I only ever did radioactive sequencing once during my third year at Uni, it was a two week long exercise, what with development of the autoradiograph, and I got a few hundred base pairs for my project. That was in 1995, nineteen years later and in two weeks an XTen system could generate 640 30x Human genomes.


  1. There is actually one easy way to locate clusters while getting away from the "no G" signal -- you could just sequence either one of the indexes first. I haven't looked at anything in the sequencing process on the NextSeq, but it seems to be an easy workaround.

    It's not a great analogy to compare it to Sanger sequencing though. The lack of a signal in Sanger is complemented by a signal in another channel -- that is, if you did everything correctly there will be a signal somewhere. In the 2-channel SBS system, a G means there is no signal whatsoever on that cluster. It's especially disconcerting when you are dealing with homopolymers. At least when you have a signal you can make a ballpark estimate of what's happening, but when you have nothing it's really hard. Also, the way the "G" Q-score is calculated will be completely different and to me seems kind of sketchy.

  2. Perhaps, but at least you can see all of the four bases to some extent.

    Pretty much most things about Sanger sequencing are different so I'm not sure the comparison is valid. Although slow, Sanger is still the gold standard.

    Illumina don't have all the time in the world. Fluorescence-based sequencing is not the end game by a long way. It's just too expensive. They’re in a race. And if you want proof of Illumina's desperation look no further than the HiSeq 10 X with the 72 million dollars needed for bioinformatics costs over four years to claim the $1000 genome, which, let's face it. is complete b/s. Irrespective of bioinformatics, their not even close to achieving the $1000 genome.

    And it’s not just the absence of G-signal and confirmation of incorporation, it’s what else is happening that’s not being reported.

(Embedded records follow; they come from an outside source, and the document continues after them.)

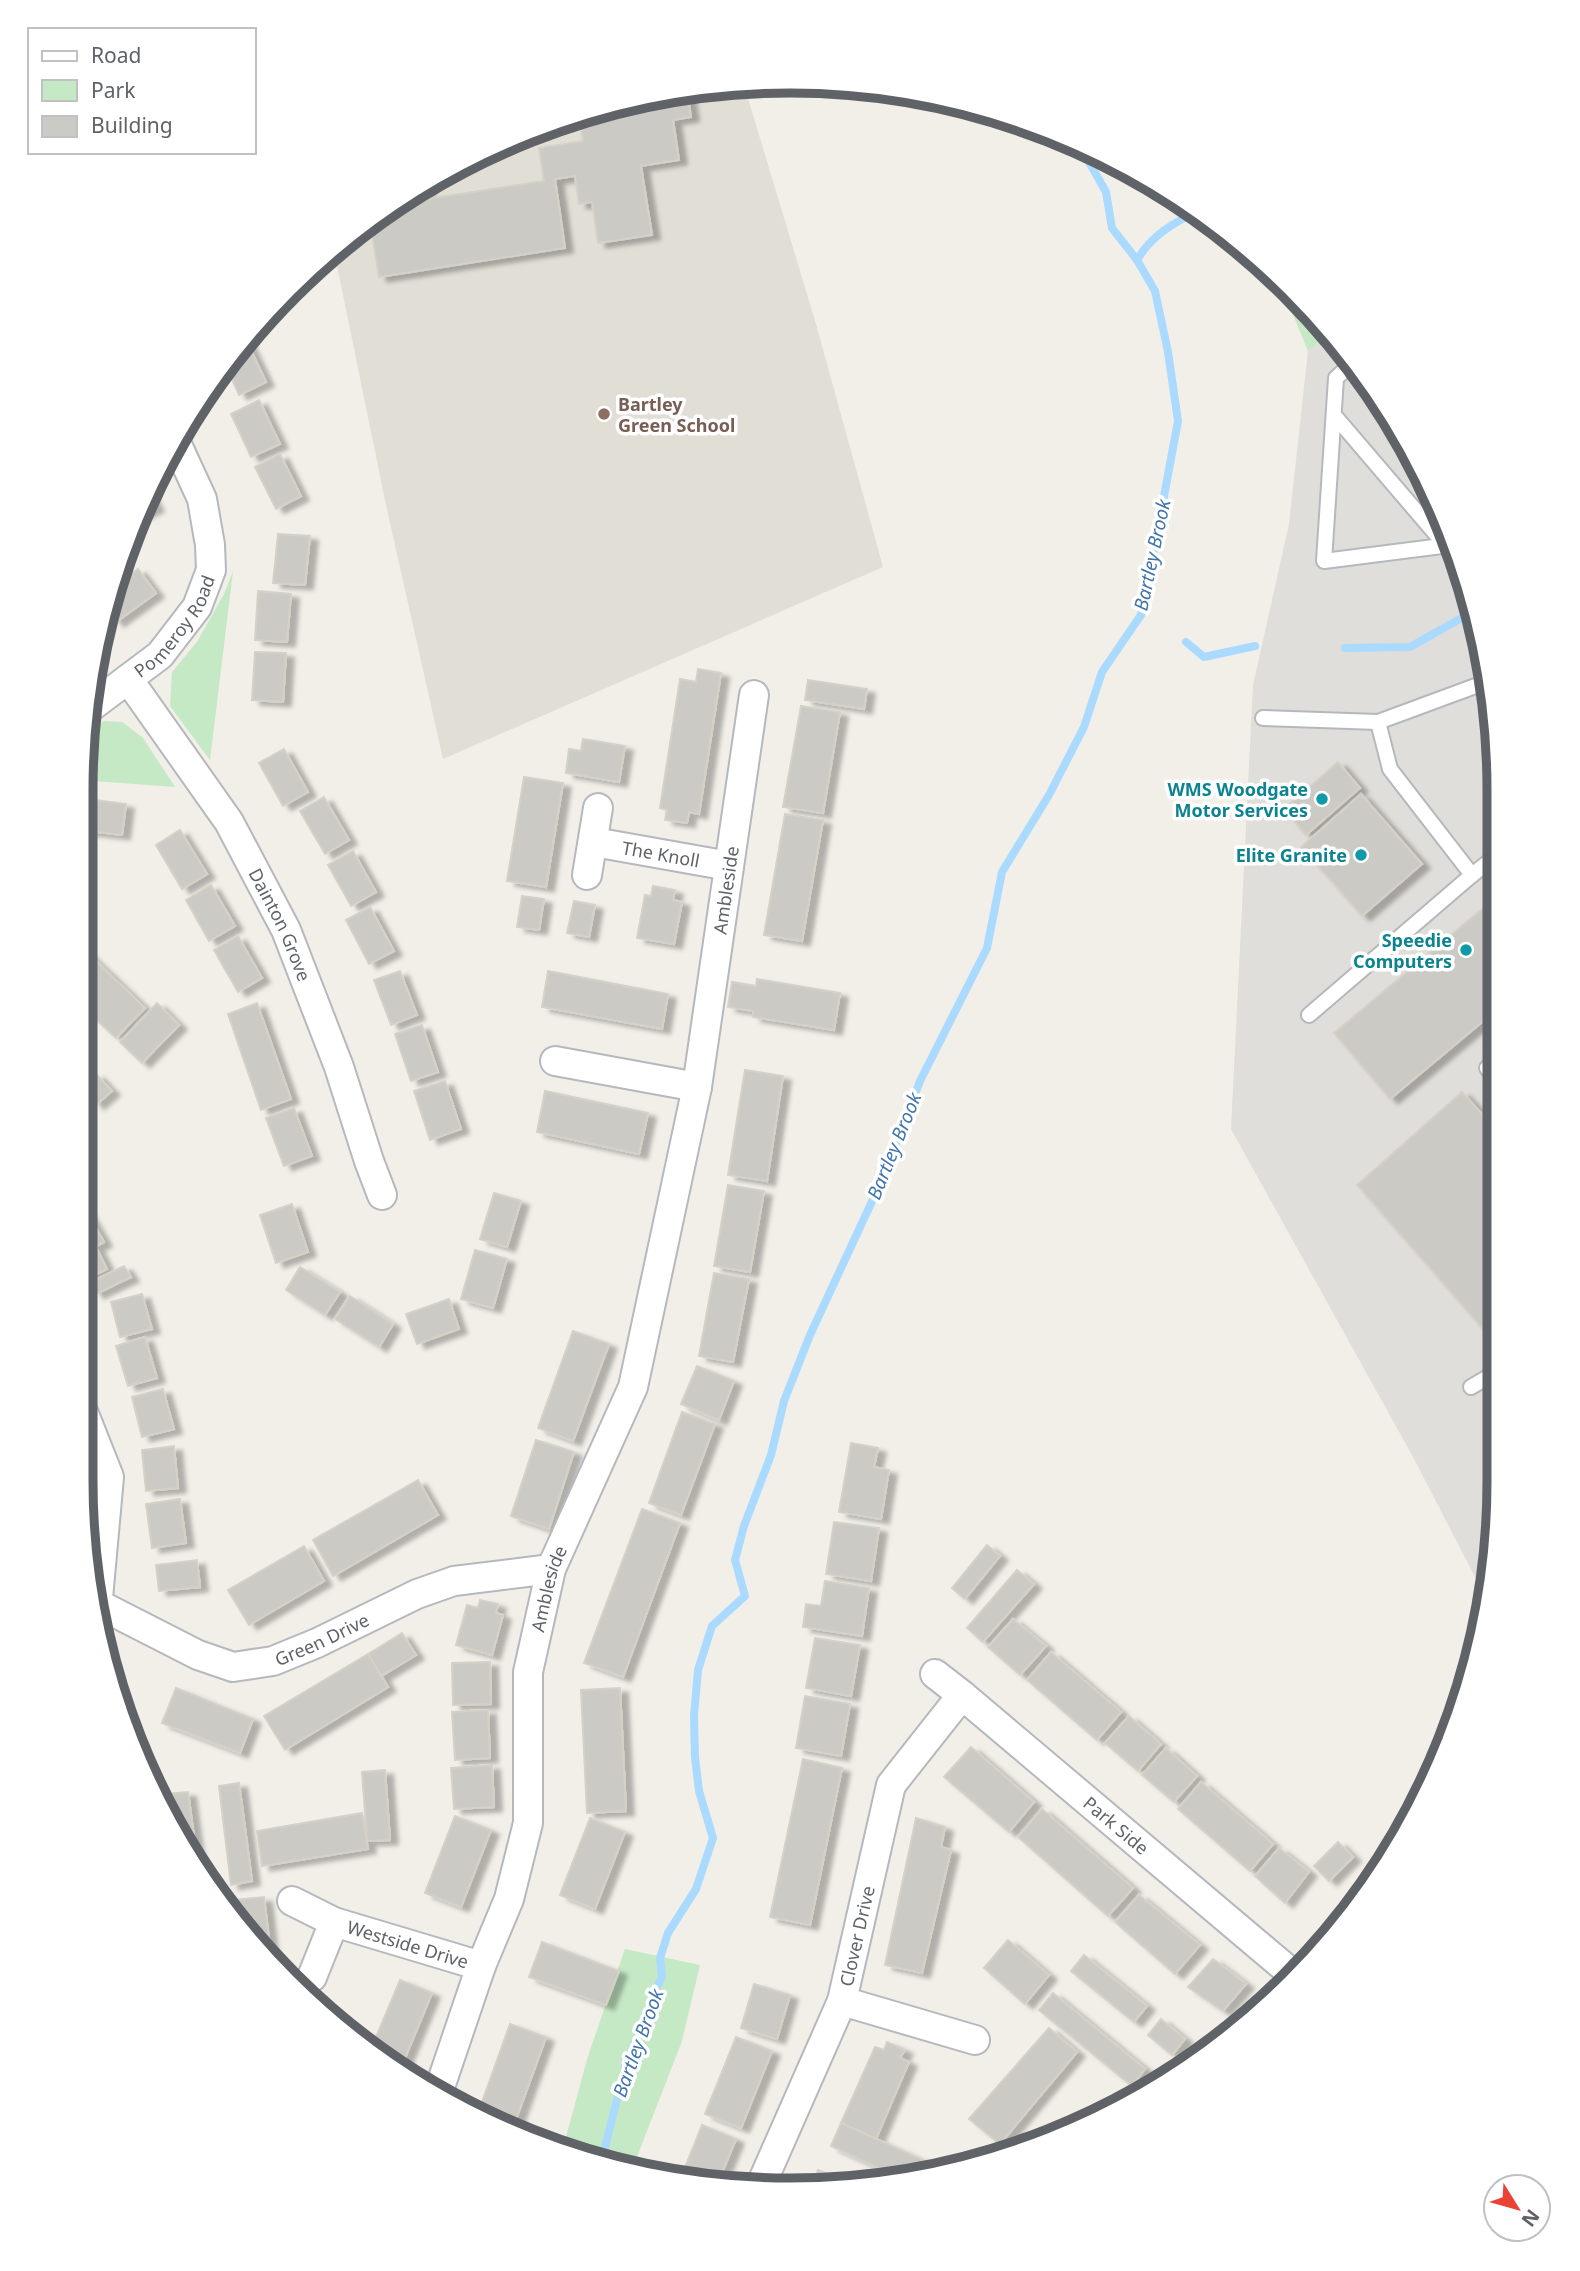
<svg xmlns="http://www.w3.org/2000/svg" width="1580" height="2271" font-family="'Noto Sans',sans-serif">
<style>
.industrial{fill:#e0deda}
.education{fill:#e1ded6}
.green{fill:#c5e8c5}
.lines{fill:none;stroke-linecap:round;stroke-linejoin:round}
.stream{stroke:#aadaff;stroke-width:8}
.building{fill:#cccac5;stroke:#d6d1c6;stroke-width:2;filter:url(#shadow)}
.lane-casing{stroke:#b5b8bc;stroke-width:18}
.street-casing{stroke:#b5b8bc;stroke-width:32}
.lane{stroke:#fff;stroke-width:14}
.street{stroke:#fff;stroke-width:28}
.education-dot{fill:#8d6e63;stroke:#fff;stroke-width:2.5}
.culture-dot{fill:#0f9aa8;stroke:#fff;stroke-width:2.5}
.labels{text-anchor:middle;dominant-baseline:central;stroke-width:7;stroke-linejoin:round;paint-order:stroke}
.education-label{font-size:18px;font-weight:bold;fill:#785e54;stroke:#fff;text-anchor:start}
.street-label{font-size:18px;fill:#5f6368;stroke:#fff}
.culture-label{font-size:18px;font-weight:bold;fill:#0d838f;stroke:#fff;text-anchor:end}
.water-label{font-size:19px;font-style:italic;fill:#4174aa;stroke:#fff}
.rim{fill:none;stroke:#5f6368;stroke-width:9}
</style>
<defs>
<filter id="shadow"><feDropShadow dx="8" dy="4.5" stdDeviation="2" flood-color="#0004"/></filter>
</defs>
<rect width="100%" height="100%" fill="#f1efe8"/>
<polygon class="industrial" points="1330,332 1353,358 1426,476 1486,652 1500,790 1500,1481 1488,1602 1413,1457 1231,1129 1253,685 1289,524 1308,351"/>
<polygon class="education" points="744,85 816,324 883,567 443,759 386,505 334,251 396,200 519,134 652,94"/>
<g class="green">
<polygon points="1277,276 1292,289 1330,332 1308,351"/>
<polygon points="233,571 210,760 170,706 172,672 197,642 224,594"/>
<polygon points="104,721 122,722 143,738 175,787 81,780 86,734"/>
<polygon points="625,1949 700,1965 682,2041 633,2167 563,2148 588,2056"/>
</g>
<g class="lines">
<g class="stream">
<path d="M1137 260C1151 236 1173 223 1198 211"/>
<polyline points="1186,642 1204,657 1255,646"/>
<polyline points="1345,648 1410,647 1465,616"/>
<polyline points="602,2159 626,2064 662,1976 660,1958 668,1933 696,1889 713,1838 699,1791 695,1757 694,1716 698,1670 712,1626 745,1596 735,1560 744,1526 771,1455 784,1401 810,1335 887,1169 920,1081 987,948 1002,872 1049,795 1084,727 1102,672 1141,615 1146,593 1178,421 1168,352 1155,291 1137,260 1112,228 1106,192 1079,144"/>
</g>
</g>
<g class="building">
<polygon points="687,91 691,117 673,120 679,160 641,166 652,235 598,243 592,202 579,204 575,176 555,179 565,248 379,277 370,221 396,200 425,185 427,199 544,181 539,148 583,141 579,116 652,94"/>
<polygon points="247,342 266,382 239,395 227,368"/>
<polygon points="259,400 280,444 251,457 231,414"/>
<polygon points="280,454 301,496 276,509 255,467"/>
<polygon points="149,493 156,507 140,515"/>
<polygon points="278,534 310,536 305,585 273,583"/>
<polygon points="138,569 156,593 116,622 106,608 111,589"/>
<polygon points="258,591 291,594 287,642 255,640"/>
<polygon points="255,652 286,653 283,702 252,700"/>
<polygon points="698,669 721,673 699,814 689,812 687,823 665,820 667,810 660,808 680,679 696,682"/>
<polygon points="808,680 867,689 864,709 805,700"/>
<polygon points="801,706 840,712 823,813 783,807"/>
<polygon points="583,739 625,746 619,782 566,773 569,749 581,751"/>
<polygon points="284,749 308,792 283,806 259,763"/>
<polygon points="1338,762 1360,788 1306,835 1284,809"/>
<polygon points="524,777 563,783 546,887 507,881"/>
<polygon points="1361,794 1422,864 1362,916 1301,847"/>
<polygon points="324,797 349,840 325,854 300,811"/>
<polygon points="80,798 126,804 122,835 80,830"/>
<polygon points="785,814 823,820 802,941 764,935"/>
<polygon points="180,830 207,874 182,889 156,845"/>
<polygon points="353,851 376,892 351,906 328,865"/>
<polygon points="211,885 235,926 209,941 186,900"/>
<polygon points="653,886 675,890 673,900 682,902 674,944 637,938 645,895 651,896"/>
<polygon points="1500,894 1500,1007 1390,1099 1334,1033"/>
<polygon points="522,896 544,899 539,930 517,927"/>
<polygon points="574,901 595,905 589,937 567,933"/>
<polygon points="370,907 394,951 369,964 346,920"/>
<polygon points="238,936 262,978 238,992 214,950"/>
<polygon points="80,946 145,1008 116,1038 80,1004"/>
<polygon points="400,971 417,1015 391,1025 374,980"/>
<polygon points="548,971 668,994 662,1029 542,1007"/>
<polygon points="757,979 840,993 834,1030 753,1017 753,1011 728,1007 732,982 756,986"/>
<polygon points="157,1003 179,1025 142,1063 120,1042"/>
<polygon points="257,1003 291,1099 261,1110 228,1014"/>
<polygon points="422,1025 438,1072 411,1081 395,1034"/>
<polygon points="745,1070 783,1076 767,1181 728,1175"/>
<polygon points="96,1074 112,1091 96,1105 83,1086"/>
<polygon points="445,1081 461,1129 430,1140 414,1091"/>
<polygon points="545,1091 648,1113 639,1154 537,1132"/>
<polygon points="1462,1092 1500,1134 1500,1327 1489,1336 1357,1185"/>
<polygon points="294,1108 312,1156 284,1166 266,1118"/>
<polygon points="728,1185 764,1191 750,1272 714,1266"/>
<polygon points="494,1193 521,1201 507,1247 480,1239"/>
<polygon points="292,1204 308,1252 276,1263 260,1215"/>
<polygon points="83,1205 104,1242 80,1255 80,1206"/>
<polygon points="96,1247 107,1269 86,1279 80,1269 80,1255"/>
<polygon points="475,1250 507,1259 493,1308 461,1299"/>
<polygon points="124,1266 131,1277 96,1294 89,1283"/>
<polygon points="300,1267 340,1292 325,1315 286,1290"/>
<polygon points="714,1273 749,1279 733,1362 699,1356"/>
<polygon points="142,1294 152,1329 120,1337 111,1302"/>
<polygon points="350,1296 393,1324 379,1347 335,1319"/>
<polygon points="449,1299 459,1329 417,1344 406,1314"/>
<polygon points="573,1331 609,1344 573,1441 538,1428"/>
<polygon points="145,1337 157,1378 128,1386 116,1346"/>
<polygon points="697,1366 734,1381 719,1420 681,1404"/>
<polygon points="163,1389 174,1429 142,1437 132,1397"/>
<polygon points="682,1412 715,1424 681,1515 649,1503"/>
<polygon points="536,1440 574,1452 549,1529 511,1516"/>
<polygon points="851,1443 878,1448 874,1467 889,1470 881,1519 839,1512"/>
<polygon points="174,1446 178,1488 146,1491 142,1450"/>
<polygon points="418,1480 438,1515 333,1576 313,1540"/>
<polygon points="180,1499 186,1543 152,1548 146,1504"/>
<polygon points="642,1509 680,1523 623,1677 584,1663"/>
<polygon points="834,1522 879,1528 871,1581 826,1574"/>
<polygon points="987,1545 1000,1556 965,1599 952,1588"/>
<polygon points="304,1546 324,1581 249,1625 228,1590"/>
<polygon points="197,1560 200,1587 159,1591 156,1565"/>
<polygon points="1017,1570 1034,1584 983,1642 967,1628"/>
<polygon points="825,1581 869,1588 862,1636 803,1627 806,1604 821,1606"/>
<polygon points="480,1600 498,1604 496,1613 503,1615 492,1655 456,1645 467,1605 478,1608"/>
<polygon points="1013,1619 1046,1646 1020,1675 988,1647"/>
<polygon points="402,1633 416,1655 381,1676 368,1654"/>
<polygon points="815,1638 860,1645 851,1696 806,1688"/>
<polygon points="1051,1652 1121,1712 1097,1740 1027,1680"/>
<polygon points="368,1654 388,1687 285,1750 264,1716"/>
<polygon points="490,1662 491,1704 453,1705 452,1663"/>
<polygon points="176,1688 253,1719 240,1753 162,1723"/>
<polygon points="620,1688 626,1811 587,1813 581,1690"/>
<polygon points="805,1696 850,1704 841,1756 796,1748"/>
<polygon points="488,1710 490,1758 455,1760 452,1712"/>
<polygon points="1129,1716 1161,1744 1138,1771 1105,1743"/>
<polygon points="971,1747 1034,1802 1009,1832 944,1777"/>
<polygon points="1166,1748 1197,1776 1174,1802 1142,1775"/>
<polygon points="803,1759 842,1768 810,1925 770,1917"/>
<polygon points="492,1765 494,1807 454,1809 451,1768"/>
<polygon points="385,1770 390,1840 367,1841 362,1772"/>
<polygon points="1201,1782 1273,1844 1250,1871 1178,1809"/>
<polygon points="239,1783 252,1881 231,1885 219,1786"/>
<polygon points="188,1792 199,1874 171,1821 167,1794"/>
<polygon points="1042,1809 1133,1888 1108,1916 1018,1837"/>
<polygon points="362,1813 368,1849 262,1866 257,1831"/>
<polygon points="455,1816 491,1830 461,1907 425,1893"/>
<polygon points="590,1818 625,1832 595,1909 560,1895"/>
<polygon points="916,1818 945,1827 941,1847 951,1850 922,1973 885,1965"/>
<polygon points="1338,1842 1353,1857 1329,1881 1314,1866"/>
<polygon points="1279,1848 1309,1872 1285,1903 1255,1876"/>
<polygon points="1139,1895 1200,1945 1175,1974 1115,1922"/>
<polygon points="264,1897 271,1955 223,1901"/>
<polygon points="1008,1940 1049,1975 1025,2004 984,1968"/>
<polygon points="542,1942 619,1971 606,2005 529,1977"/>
<polygon points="1084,1955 1147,2006 1134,2022 1071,1971"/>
<polygon points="1213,1959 1246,1984 1223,2011 1188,1987"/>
<polygon points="400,1980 432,1993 400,2070 371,2049"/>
<polygon points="754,1984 790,1995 777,2039 741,2028"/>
<polygon points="1053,1993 1145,2069 1132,2086 1039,2010"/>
<polygon points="1161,2019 1185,2039 1172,2055 1148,2035"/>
<polygon points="510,2024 546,2037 511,2133 477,2116"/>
<polygon points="1049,2028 1077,2052 1000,2144 969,2119"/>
<polygon points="736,2037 772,2051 741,2128 705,2114"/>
<polygon points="887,2042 905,2050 900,2058 909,2062 876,2139 841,2123 875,2047 884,2050"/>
<polygon points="841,2123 932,2164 926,2177 905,2180 831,2146"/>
<polygon points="702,2125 736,2139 717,2185 698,2184 680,2180"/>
<polygon points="990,2148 996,2154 980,2159"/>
<polygon points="818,2170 856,2186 836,2189 811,2188"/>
</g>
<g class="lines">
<defs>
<g id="lane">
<polyline points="1355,361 1336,378 1324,561 1450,545"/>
<polyline points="1334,415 1446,546"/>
<polyline points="1263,718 1378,722 1489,681"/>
<polyline points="1472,875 1500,853"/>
<polyline points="1309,1015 1472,875 1390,769 1378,722"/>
<polyline points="1500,1058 1487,1068 1500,1084"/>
<polyline points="1471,1387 1500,1370"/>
</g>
<g id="street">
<path id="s1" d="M128 679 229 822 286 930 339 1067 369 1161 382 1195"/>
<path id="s2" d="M88 709 160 655 197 607 211 570 210 545 202 499 174 438"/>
<path id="s3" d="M594 842 729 866"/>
<polyline points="587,875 598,808"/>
<polyline points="555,1061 697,1087"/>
<polyline points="80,1404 109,1477 97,1609"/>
<path id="s4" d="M98 1604 198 1655 233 1667 273 1661 317 1643 417 1594 454 1581 551 1569"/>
<path id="s5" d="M935 1674 962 1695 1296 1977"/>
<path id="s6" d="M292 1901 334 1922 481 1966"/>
<polyline points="312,1977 334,1922"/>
<polyline points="842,2001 975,2040"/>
<path id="s7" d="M437 2096 481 1966 509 1899 528 1823V1672L551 1569 633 1387 697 1087 754 695"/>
<path id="s8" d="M760 2187 842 2001 891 1785 962 1695"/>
</g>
</defs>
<use href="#lane" class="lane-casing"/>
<use href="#street" class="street-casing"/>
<use href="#lane" class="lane"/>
<use href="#street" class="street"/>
</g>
<circle class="education-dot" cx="604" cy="414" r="7"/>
<g class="culture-dot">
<circle cx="1322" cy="799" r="7"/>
<circle cx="1361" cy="855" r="7"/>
<circle cx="1466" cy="950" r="7"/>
</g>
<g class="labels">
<g class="education-label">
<text x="618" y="404">Bartley<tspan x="618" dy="21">Green School</tspan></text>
</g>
<g class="street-label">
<text stroke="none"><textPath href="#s2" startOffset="122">Pomeroy Road</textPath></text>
<text stroke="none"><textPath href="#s3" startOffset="68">The Knoll</textPath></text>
<text stroke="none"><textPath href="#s7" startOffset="1250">Ambleside</textPath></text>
<text stroke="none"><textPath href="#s1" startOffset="290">Dainton Grove</textPath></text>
<text stroke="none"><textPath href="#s7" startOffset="525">Ambleside</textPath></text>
<text stroke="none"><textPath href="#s4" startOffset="243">Green Drive</textPath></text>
<text stroke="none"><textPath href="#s5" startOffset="236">Park Side</textPath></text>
<text stroke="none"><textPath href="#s8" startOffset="270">Clover Drive</textPath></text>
<text stroke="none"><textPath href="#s6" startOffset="124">Westside Drive</textPath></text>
</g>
<g class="culture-label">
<text x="1308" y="789">WMS Woodgate<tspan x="1308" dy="21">Motor Services</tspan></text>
<text x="1347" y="855">Elite Granite</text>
<text x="1452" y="940">Speedie<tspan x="1452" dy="21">Computers</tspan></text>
</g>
<g class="water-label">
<text transform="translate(1152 555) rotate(-78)">Bartley Brook</text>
<text transform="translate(894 1146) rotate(-68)">Bartley Brook</text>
<text transform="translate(638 2043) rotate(-70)">Bartley Brook</text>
</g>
</g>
<path d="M0 0H1580V2271H0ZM790 93H790A697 697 0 0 1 1487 790V1481A697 697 0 0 1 790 2178H790A697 697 0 0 1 93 1481V790A697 697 0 0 1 790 93Z" fill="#fff" fill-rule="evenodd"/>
<path class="rim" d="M790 93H790A697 697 0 0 1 1487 790V1481A697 697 0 0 1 790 2178H790A697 697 0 0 1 93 1481V790A697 697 0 0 1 790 93Z"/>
<rect x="28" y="28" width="228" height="126" fill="#ffffff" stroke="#bfc1c3" stroke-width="2"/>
<rect x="42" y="51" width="35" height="10" fill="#ffffff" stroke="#bfc1c3" stroke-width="2"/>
<text x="91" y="63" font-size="21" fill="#5f6368">Road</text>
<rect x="42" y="80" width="35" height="21" fill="#c5e8c5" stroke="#bfc1c3" stroke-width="2"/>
<text x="91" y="98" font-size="21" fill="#5f6368">Park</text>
<rect x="42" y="116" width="35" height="21" fill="#cccac5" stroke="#bfc1c3" stroke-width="2"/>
<text x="91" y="133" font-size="21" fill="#5f6368">Building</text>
<g transform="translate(1517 2208) rotate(127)"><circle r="33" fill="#ffffff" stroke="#bfc1c3" stroke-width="2"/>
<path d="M0-5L12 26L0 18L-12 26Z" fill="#ea4335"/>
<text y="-10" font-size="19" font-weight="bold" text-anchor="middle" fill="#5f6368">N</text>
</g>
</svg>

  3. I'm pretty sure the 72 million figure was not the bioinformatics cost - could anyone chime in? I tought that was all-in and amortized over the amount of genomes expected to be run you get pretty close to $1000?

    1. $72M comes from $1000/genome, 18k genomes over 4 years (72k genomes)
      The $1000 cost breaks down as follows:
      $800 for sequencing reagents
      ~$135 for instrument amortization
      ~$65 for library prep, labor and automated analysis (alignment)


  4. Correct me if I'm wrong, but previous SBS chemistries had four dyes, A and C in the red channel and G and T in the green. As two dyes exist in each channel, there is some spectral overlap which needs correcting for algorithmically - which would surely contribute towards sequencing error. One advantage of the new system is that now there are two dyes, each can exist in its own channel, minimising spectral overlap, removing the need for matrix calculations and, in theory actually reducing error rate....just saying, the new 2-dye system could improve error rates.

    1. The four original dyes were blue, green, red and yellow. The only issue was possible FRET under certain circumstances and this was covered in the choice of frequencies and design so not an issue.

  5. In the absence of a C nucleotide, G will preferentially pair with T and visa versa. Since the steric bulk of the label-free G has been decreased relative to the labeled C this then could increase the probability of G:T and T:G mismatches and misreporting.

  6. Actually it's worse than that. A as I understand is dual labelled so significantly sterically larger than label-less G. So this could also lead to the preferential misincorporation of G over A.